Publication trimestrielle du Laboratoire
d'analyse et d'architecture des systèmes du CNRS
C’est à partir de l’année 1990 que fut initiée une collaboration de longue haleine entre la R&D du site de Tours de STMicroelectronics et le LAAS. Cela s’est traduit par près de vingt années d’une coopération qui ne fut possible que grâce à l’investissement personnel et constant de Jean-Louis Sanchez. Dans ce cadre, il constitua une équipe pluridisciplinaire dédiée aux problématiques auxquelles était confrontée l’activité du site de Tours, à savoir la réalisation de composants électroniques pour une meilleure efficacité énergétique.

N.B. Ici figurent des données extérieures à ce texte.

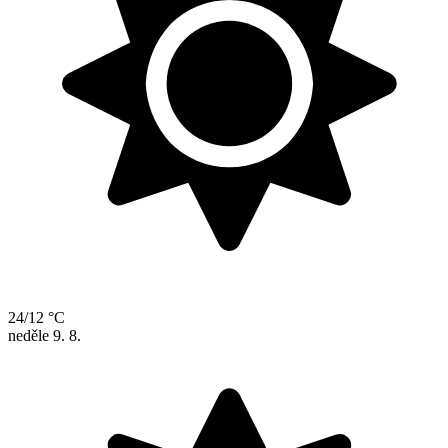
24/12 °C
neděle
9. 8.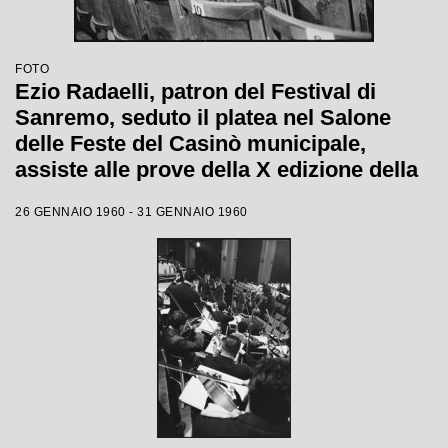
FOTO
Ezio Radaelli, patron del Festival di
Sanremo, seduto il platea nel Salone
delle Feste del Casinò municipale,
assiste alle prove della X edizione della
competizione canora
26 GENNAIO 1960 - 31 GENNAIO 1960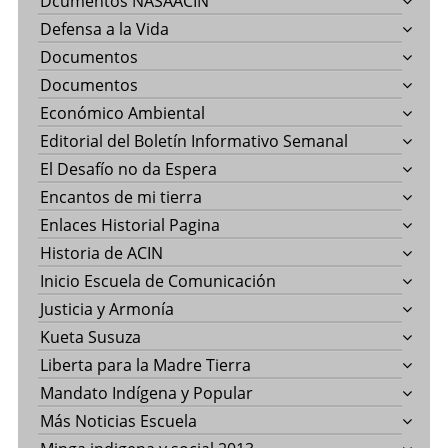
Dcumentos NASAACIN
Defensa a la Vida
Documentos
Documentos
Económico Ambiental
Editorial del Boletín Informativo Semanal
El Desafío no da Espera
Encantos de mi tierra
Enlaces Historial Pagina
Historia de ACIN
Inicio Escuela de Comunicación
Justicia y Armonía
Kueta Susuza
Liberta para la Madre Tierra
Mandato Indígena y Popular
Más Noticias Escuela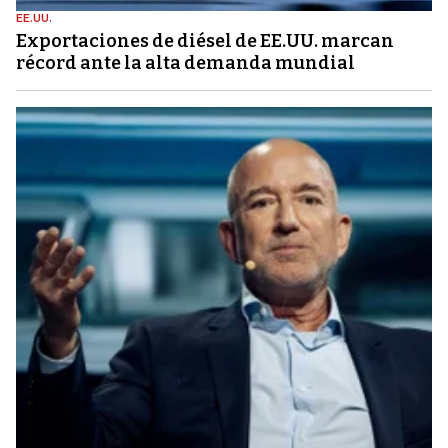
EE.UU.
Exportaciones de diésel de EE.UU. marcan
récord ante la alta demanda mundial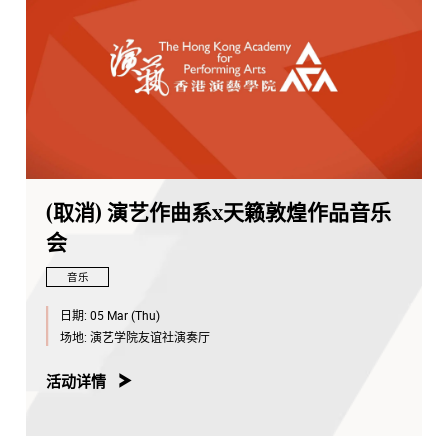
(取消) 演艺作曲系x天籁敦煌作品音乐
会
音乐
日期:
05 Mar (Thu)
场地:
演艺学院友谊社演奏厅
活动详情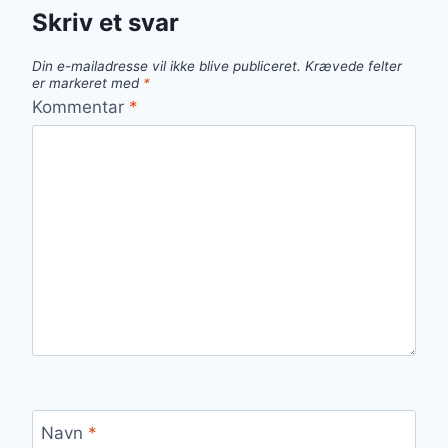
Skriv et svar
Din e-mailadresse vil ikke blive publiceret.
Krævede felter
er markeret med
*
Kommentar
*
Navn
*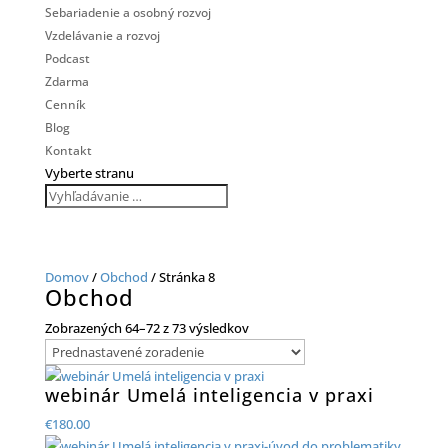
Sebariadenie a osobný rozvoj
Vzdelávanie a rozvoj
Podcast
Zdarma
Cenník
Blog
Kontakt
Vyberte stranu
Domov
/
Obchod
/ Stránka 8
Obchod
Zobrazených 64–72 z 73 výsledkov
webinár Umelá inteligencia v praxi
€
180.00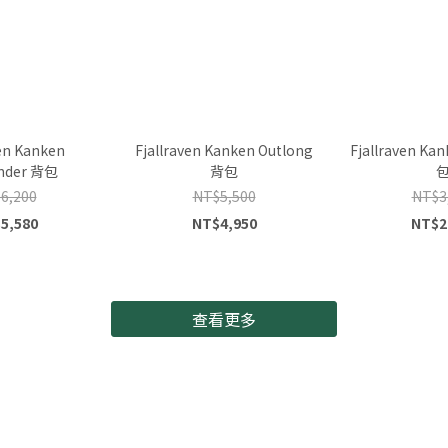
ven Kanken
Fjallraven Kanken Outlong
Fjallraven Kan
nder 背包
背包
6,200
NT$5,500
NT$3
5,580
NT$4,950
NT$2
查看更多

Le site de Tours de STMicroelectronics développe et fabrique des composants nécessaires aux systèmes de conversion d’énergie électrique travaillant sur le secteur (230 / 380 Volts alternatif). Cela concerne l’immense champ d’application des équipements domestiques et industriels et donc un enjeu sociétal majeur concernant les économies d’énergie électrique. On peut actuellement encore constater que beaucoup d’équipements de notre environnement domestique dissipent de la chaleur quand ils sont en fonctionnement, ce qui, cumulé sur des centaines de millions d’unité, donne un niveau de pertes d’énergie équivalent à plusieurs tranches de centrale nucléaire. Cette chaleur dissipée en pure perte révèle ainsi un rendement médiocre entre l’énergie fournie et l’énergie utilisée qui doit être impérativement amélioré. Vu sous cet angle, on peut considérer l’électronique de puissance comme un formidable gisement d’économie d’énergie électrique. Dans cette perspective, il était alors nécessaire de mener, en amont de la conception des systèmes, une réflexion de base pour renouveler le design des schémas électriques, les caractéristiques des composants à viser, et les nouvelles technologies à développer afin de permettre une nouvelle génération d’équipements beaucoup moins dissipatifs. Cette démarche impliquait un véritable changement des paradigmes sur lesquels reposait l’électronique depuis des décennies. Sans que cela ait été formalisé, une équipe commune d’ingénieurs R&D de STMicroelectronics et de chercheurs du LAAS fut constituée sous l’impulsion de Jean-Louis Sanchez pour dégager peu à peu de nouvelles règles de conception et de nouvelles architectures dans le Silicium, donnant lieu à des dépôts de brevets communs.
Cette démarche impliquait un véritable changement des paradigmes sur lesquels reposait l'électronique depuis des décennies.
Il faut saluer ici le courage et l’obstination de Jean-Louis, qui dirigeait ces recherches dont le caractère très exploratoire exigeait une ouverture intellectuelle peu commune ainsi qu’une capacité d’initiatives pour relancer l’investigation quand elles se trouvaient dans une situation de blocage. On peut dire que ce travail réalisait une parfaite adéquation avec l’attente de l’industriel qui d’une façon générale, demande aux chercheurs d’aller questionner les fondamentaux de l’activité scientifique de son activité pour les consolider ou les remettre en cause. Grâce à cette relation étroite entre industrie et recherche, les conditions sont alors réunies pour que de l’intelligence migre et pénètre dans les produits de l’activité industrielle, afin de la régénérer et la pérenniser. Jean-Louis avait parfaitement compris cet enjeu. Il en maîtrisait la dimension scientifique, ce qui est évident, mais surtout aussi la dimension humaine qui exige dans ce type d’approche une grande modestie, une qualité d’écoute et une capacité à se remettre en cause ; il cumulait ainsi toutes ces qualités dont la réunion est fort rare dans une même personne. C’est dire la perte que représente Jean-Louis pour nous. Celle d’un grand expert international en électronique de puissance et celle d’un humaniste chaleureux qui avait bien compris que derrière les schémas, les équations et les simulations, c’était le gagne-pain futur de nombreux hommes et femmes qui était en jeu.